* Stored data entries:
########################################

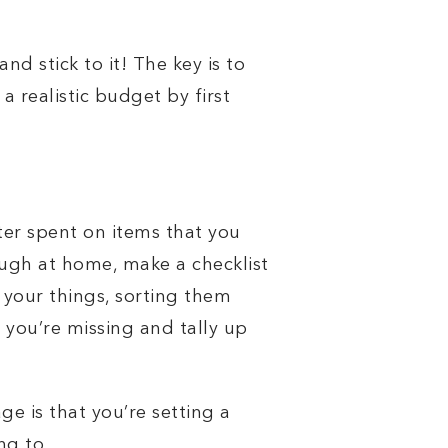
d stick to it! The key is to
a realistic budget by first
er spent on items that you
ugh at home, make a checklist
your things, sorting them
 you’re missing and tally up
e is that you’re setting a
ng to.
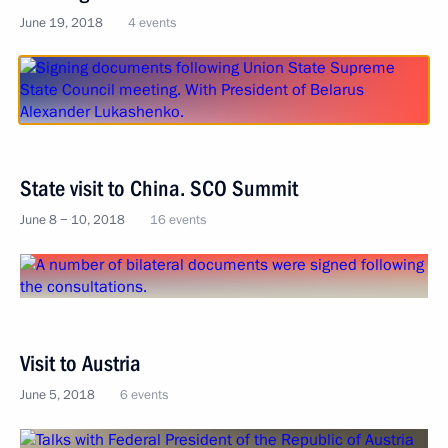
June 19, 2018
4 events
State visit to China. SCO Summit
June 8 − 10, 2018
16 events
Visit to Austria
June 5, 2018
6 events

########################################

* EXERCISE DIRECTIONS: Please give a word-for-word transcript of the lines from the one holding "ugh at home, make a checklist" through the final line of the entries, both ends kept, with no pictures.

* RESPONSE TO THIS EXERCISE:
ugh at home, make a checklist
your things, sorting them
 you’re missing and tally up
e is that you’re setting a
ng to.
June 19, 2018
4 events
State visit to China. SCO Summit
June 8 − 10, 2018
16 events
Visit to Austria
June 5, 2018
6 events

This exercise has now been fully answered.